The 2024 election delivered a verdict that the BJP’s strategists had not expected. The party won 240 seats, down sharply from the 303 it held in 2019 and well short of the 272 needed for a majority. For the first time in a decade, Prime Minister Narendra Modi needed to depend on coalition partners. The opposition INDIA alliance, written off by virtually every exit poll, won 230-odd seats. It was a performance that returned the Congress to the status of a genuine opposition for the first time in a decade.

What drove those numbers? Much the same forces at work in Hungary: economic anxiety, unemployment, the sense that growth numbers do not reflect the lived reality.
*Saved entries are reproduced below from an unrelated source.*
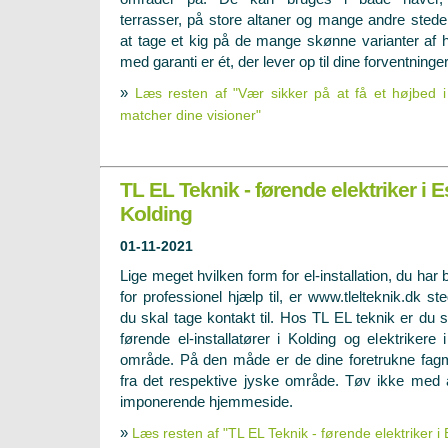
terrasser, på store altaner og mange andre stede
at tage et kig på de mange skønne varianter af h
med garanti er ét, der lever op til dine forventninge
»
Læs resten af "Vær sikker på at få et højbed i
matcher dine visioner"
TL EL Teknik - førende elektriker i 
Kolding
01-11-2021
Lige meget hvilken form for el-installation, du har 
for professionel hjælp til, er www.tlelteknik.dk ste
du skal tage kontakt til. Hos TL EL teknik er du s
førende el-installatører i Kolding og elektrikere
område. På den måde er de dine foretrukne fa
fra det respektive jyske område. Tøv ikke med 
imponerende hjemmeside.
»
Læs resten af "TL EL Teknik - førende elektriker i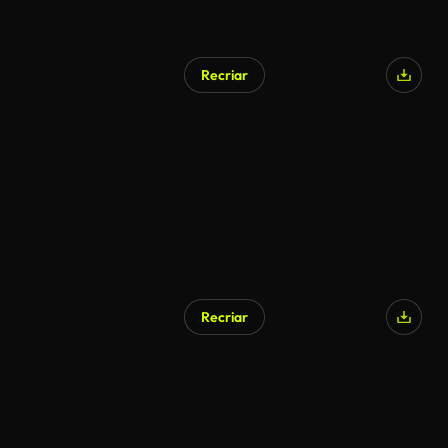
Recriar
Gerado por IA
Recriar
Gerado por IA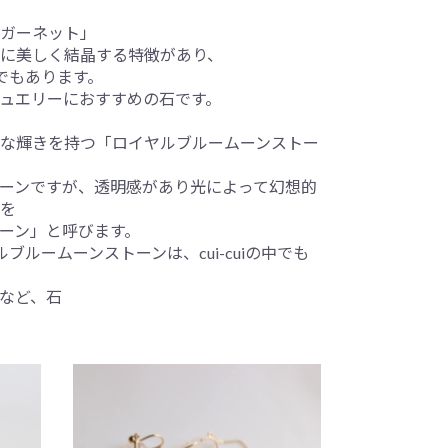
ガーネット」
に美しく結晶する特徴があり、
でもあります。
ュエリーにおすすめの石です。
な輝きを持つ「ロイヤルブルームーンストー
ーンですが、透明感があり光によって幻想的
を
ーン」と呼びます。
ブルームーンストーンは、cui-cuiの中でも
など、石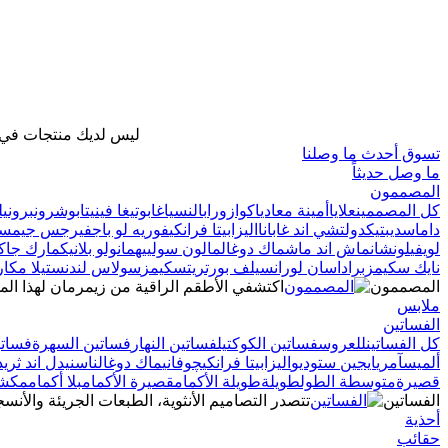
ليس لديك منتجات في ح
تسوق أحدث ما وصلنا
ما وصل حديثاً
المصممون
كل المصممين
علايا
أمينة معادي
اكوازورا
بالنسياغا
بوتيغا فينيتا
بوشرون
برونيل
داماس
ديبتيك
دولتشي اند غابانا
اليزابيتا فرانكي
فوريه لو باج
فيرجس جيمس
لويفي
لونشان
ماش اند ماش
ماك دوغال
مالون سولييه
مانولو بلانيك
مارك جاك
نايك سكيمز
برادا
سان لوران
سيلف بورتريت
سكيمز
سولاس لندن
ستيلا مكارت
المصممون
اكتشفي الأطقم الراقية من زيمرمان لهذا الم
ملابس
الفساتين
كل الفساتين
للعروس
فساتين الكوكتيل
فساتين النهار
فساتين السهرة
فساتي
ألميس
آمري
ايجين ستوديو
اليزابيتا فرانكي
چوفاني
ماك دوغال
ناس
نيدل اند ثريد
قصيرة
متوسطة الطول
طويلة
طويلة الأكمام
قصيرة الأكمام
بلا أكمام
مكشو
الفساتين
تتصدر التصاميم الأنثوية، الطبعات الجريئة والأنسج
أحذية
حقائب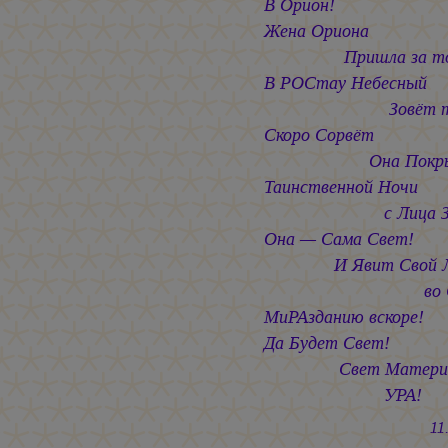
В Орион!
Жена Ориона
Пришла за тоб
В РОСтау Небесный
Зовёт теб
Скоро Сорвёт
Она Покрыв
Таинственной Ночи
с Лица Зем
Она — Сама Свет!
И Явит Свой Л
во Све
МиРАзданию вскоре!
Да Будет Свет!
Свет Матери 
УРА!
11.06.2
The BJP had campaigned on “400 paar” and the electorate’s response was a polite but firm no.

Here’s where the comparison requires caution. Unlike Hungary, the Indian opposition has not yet coalesced around a single challenger with a compelling narrative. INDIA remains an alliance of convenience, held together (barely) more by what it opposes than what it stands for. The factors that might fuel a reckoning include youth unemployment, rural distress, a middle class that feels embattled even as GDP numbers look respectable.
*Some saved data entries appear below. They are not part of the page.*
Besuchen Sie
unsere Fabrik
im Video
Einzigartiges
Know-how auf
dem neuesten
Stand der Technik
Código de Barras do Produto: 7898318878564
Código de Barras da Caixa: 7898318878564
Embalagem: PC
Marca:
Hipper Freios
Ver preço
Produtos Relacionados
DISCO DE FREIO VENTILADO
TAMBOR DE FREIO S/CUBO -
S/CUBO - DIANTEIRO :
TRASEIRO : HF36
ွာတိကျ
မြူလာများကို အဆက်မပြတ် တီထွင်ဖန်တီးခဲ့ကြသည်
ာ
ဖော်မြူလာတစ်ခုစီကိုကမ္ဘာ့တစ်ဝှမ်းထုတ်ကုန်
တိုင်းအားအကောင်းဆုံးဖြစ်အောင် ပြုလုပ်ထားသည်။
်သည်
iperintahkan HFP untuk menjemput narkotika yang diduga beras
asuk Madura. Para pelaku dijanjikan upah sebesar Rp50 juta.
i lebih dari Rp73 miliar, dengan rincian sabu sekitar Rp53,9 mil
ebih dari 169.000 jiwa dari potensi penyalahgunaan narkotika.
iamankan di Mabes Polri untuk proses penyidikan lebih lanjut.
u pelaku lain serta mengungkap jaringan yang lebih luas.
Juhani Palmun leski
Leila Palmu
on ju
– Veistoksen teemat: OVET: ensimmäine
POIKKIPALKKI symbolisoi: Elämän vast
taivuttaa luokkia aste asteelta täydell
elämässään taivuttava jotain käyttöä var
But conditions and outcomes are not the same thing. Hungary had grievance and alternative. India has the grievance but the alternative remains a work in progress.

The long arc

None of this is to say that right-wing nationalism is on its last legs. It remains formidable in much of Europe and has deep roots in countries like Turkey and India. The anxieties that fuelled it – economic insecurity, cultural displacement – have not retreated. But what Hungary tells us, what Poland hinted at, is that the authoritarian bargain eventually exhausts itself. When a government promises order and delivers stagnation, promises sovereignty and delivers oligarchy, promises national pride and delivers embarrassment, even its most loyal voters begin to look elsewhere. The question is whether the opposition is ready when that moment arrives.

 

Change, when it comes, rarely announces itself dramatically. It arrives as it did along the Danube on a Sunday night, in the form of a quiet majority that finally decided it had had enough. Whether that majority is forming in Turkey, Italy or here at home is a question only the next election will answer.